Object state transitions

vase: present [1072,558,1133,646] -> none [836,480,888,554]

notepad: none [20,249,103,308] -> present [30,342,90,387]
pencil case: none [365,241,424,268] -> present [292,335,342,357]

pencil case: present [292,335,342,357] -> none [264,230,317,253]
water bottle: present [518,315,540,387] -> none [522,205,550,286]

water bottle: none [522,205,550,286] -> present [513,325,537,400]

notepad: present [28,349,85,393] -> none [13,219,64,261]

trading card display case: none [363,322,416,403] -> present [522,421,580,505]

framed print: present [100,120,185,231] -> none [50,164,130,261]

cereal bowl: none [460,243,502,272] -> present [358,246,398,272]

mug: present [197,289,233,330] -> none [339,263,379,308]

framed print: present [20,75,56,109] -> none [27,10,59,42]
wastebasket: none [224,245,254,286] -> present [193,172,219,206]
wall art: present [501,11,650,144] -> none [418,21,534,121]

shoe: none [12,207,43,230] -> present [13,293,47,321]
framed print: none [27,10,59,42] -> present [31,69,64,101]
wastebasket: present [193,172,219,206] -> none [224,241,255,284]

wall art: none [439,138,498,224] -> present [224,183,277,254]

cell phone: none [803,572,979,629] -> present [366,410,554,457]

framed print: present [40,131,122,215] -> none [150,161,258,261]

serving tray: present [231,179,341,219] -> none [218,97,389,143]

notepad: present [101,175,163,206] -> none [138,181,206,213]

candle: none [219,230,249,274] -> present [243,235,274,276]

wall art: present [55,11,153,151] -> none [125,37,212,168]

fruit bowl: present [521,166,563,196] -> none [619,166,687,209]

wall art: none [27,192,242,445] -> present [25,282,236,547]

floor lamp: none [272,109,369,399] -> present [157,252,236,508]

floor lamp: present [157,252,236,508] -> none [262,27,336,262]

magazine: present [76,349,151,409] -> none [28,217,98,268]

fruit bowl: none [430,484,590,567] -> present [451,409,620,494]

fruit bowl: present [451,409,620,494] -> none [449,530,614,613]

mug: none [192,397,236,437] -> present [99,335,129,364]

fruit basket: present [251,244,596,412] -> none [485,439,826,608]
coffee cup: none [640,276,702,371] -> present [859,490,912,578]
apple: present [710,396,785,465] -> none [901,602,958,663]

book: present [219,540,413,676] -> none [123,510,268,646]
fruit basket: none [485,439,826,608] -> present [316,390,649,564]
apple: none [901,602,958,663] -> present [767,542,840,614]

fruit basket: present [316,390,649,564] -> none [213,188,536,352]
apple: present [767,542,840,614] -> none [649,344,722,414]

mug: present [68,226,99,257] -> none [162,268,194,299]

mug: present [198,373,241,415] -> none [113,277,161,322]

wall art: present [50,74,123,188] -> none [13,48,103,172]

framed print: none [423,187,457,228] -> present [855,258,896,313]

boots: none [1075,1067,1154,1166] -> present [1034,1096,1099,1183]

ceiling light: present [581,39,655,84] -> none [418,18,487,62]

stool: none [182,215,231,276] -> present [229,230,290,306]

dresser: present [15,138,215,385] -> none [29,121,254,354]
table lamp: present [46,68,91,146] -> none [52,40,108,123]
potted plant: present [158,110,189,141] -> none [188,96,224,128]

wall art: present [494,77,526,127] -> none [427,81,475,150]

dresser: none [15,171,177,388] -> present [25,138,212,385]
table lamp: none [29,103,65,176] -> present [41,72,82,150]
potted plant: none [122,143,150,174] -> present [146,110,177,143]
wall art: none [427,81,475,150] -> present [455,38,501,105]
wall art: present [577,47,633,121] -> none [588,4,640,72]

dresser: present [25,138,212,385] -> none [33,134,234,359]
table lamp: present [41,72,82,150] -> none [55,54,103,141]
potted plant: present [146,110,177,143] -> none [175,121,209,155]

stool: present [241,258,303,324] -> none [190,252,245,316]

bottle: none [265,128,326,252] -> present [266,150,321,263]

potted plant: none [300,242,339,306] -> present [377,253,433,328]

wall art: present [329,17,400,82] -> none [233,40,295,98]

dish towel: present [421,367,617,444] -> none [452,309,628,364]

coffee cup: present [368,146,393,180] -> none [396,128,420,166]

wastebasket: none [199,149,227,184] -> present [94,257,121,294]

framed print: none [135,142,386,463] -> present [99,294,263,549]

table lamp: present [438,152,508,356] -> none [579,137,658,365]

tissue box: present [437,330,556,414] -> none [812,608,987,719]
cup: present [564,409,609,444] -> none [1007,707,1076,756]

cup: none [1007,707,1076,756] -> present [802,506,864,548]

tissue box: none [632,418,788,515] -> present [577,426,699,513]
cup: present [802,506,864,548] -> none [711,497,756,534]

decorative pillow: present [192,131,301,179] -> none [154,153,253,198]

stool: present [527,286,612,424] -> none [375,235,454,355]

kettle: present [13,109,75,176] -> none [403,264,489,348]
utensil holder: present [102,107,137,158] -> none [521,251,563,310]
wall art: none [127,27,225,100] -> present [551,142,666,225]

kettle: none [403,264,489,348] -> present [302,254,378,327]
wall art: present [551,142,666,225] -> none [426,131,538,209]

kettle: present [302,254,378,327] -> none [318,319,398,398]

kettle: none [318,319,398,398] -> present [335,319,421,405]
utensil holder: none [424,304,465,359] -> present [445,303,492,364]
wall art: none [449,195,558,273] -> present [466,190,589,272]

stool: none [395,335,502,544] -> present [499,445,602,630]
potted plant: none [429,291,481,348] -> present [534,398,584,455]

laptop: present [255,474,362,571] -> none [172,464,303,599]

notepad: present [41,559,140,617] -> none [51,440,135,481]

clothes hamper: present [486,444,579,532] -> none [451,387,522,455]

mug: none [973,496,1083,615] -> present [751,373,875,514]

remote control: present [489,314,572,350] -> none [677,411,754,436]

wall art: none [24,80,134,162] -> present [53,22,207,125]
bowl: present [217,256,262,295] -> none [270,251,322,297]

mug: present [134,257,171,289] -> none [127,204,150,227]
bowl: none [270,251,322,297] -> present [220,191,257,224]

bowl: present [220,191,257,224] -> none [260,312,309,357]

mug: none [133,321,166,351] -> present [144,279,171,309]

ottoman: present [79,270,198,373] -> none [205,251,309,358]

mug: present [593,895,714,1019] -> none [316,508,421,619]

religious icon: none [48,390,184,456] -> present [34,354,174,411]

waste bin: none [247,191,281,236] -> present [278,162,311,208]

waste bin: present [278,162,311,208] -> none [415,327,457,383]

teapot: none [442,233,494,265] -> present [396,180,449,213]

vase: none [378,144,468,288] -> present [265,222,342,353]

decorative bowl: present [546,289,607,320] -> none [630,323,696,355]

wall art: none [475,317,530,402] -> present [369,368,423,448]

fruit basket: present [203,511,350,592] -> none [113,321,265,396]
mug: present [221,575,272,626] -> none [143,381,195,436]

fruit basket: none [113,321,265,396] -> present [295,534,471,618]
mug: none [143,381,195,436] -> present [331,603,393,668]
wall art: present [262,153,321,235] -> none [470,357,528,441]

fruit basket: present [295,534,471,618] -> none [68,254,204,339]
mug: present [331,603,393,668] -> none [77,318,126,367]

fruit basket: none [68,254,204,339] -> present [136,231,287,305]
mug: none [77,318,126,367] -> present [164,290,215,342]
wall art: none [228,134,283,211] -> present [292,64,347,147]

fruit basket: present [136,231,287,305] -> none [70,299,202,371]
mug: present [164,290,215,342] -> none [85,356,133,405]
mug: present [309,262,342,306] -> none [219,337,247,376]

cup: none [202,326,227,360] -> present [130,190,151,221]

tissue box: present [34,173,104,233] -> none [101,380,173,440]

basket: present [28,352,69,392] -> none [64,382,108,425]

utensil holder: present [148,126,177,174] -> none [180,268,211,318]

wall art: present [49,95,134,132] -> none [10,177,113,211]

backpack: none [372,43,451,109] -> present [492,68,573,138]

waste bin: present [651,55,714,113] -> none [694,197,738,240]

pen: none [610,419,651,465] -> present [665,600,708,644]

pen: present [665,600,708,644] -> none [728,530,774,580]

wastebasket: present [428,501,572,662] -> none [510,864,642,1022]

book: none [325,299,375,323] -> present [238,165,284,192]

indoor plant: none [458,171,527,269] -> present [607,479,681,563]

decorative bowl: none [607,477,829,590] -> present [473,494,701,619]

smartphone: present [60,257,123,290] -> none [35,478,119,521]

= Instructions to follow =
Given the records above, restate word for word only the lines starting at the one with "stool: present [241,258,303,324]" and ending at the one with "bowl: present [220,191,257,224]".

= Solved exercise =
stool: present [241,258,303,324] -> none [190,252,245,316]

bottle: none [265,128,326,252] -> present [266,150,321,263]

potted plant: none [300,242,339,306] -> present [377,253,433,328]

wall art: present [329,17,400,82] -> none [233,40,295,98]

dish towel: present [421,367,617,444] -> none [452,309,628,364]

coffee cup: present [368,146,393,180] -> none [396,128,420,166]

wastebasket: none [199,149,227,184] -> present [94,257,121,294]

framed print: none [135,142,386,463] -> present [99,294,263,549]

table lamp: present [438,152,508,356] -> none [579,137,658,365]

tissue box: present [437,330,556,414] -> none [812,608,987,719]
cup: present [564,409,609,444] -> none [1007,707,1076,756]

cup: none [1007,707,1076,756] -> present [802,506,864,548]

tissue box: none [632,418,788,515] -> present [577,426,699,513]
cup: present [802,506,864,548] -> none [711,497,756,534]

decorative pillow: present [192,131,301,179] -> none [154,153,253,198]

stool: present [527,286,612,424] -> none [375,235,454,355]

kettle: present [13,109,75,176] -> none [403,264,489,348]
utensil holder: present [102,107,137,158] -> none [521,251,563,310]
wall art: none [127,27,225,100] -> present [551,142,666,225]

kettle: none [403,264,489,348] -> present [302,254,378,327]
wall art: present [551,142,666,225] -> none [426,131,538,209]

kettle: present [302,254,378,327] -> none [318,319,398,398]

kettle: none [318,319,398,398] -> present [335,319,421,405]
utensil holder: none [424,304,465,359] -> present [445,303,492,364]
wall art: none [449,195,558,273] -> present [466,190,589,272]

stool: none [395,335,502,544] -> present [499,445,602,630]
potted plant: none [429,291,481,348] -> present [534,398,584,455]

laptop: present [255,474,362,571] -> none [172,464,303,599]

notepad: present [41,559,140,617] -> none [51,440,135,481]

clothes hamper: present [486,444,579,532] -> none [451,387,522,455]

mug: none [973,496,1083,615] -> present [751,373,875,514]

remote control: present [489,314,572,350] -> none [677,411,754,436]

wall art: none [24,80,134,162] -> present [53,22,207,125]
bowl: present [217,256,262,295] -> none [270,251,322,297]

mug: present [134,257,171,289] -> none [127,204,150,227]
bowl: none [270,251,322,297] -> present [220,191,257,224]

bowl: present [220,191,257,224] -> none [260,312,309,357]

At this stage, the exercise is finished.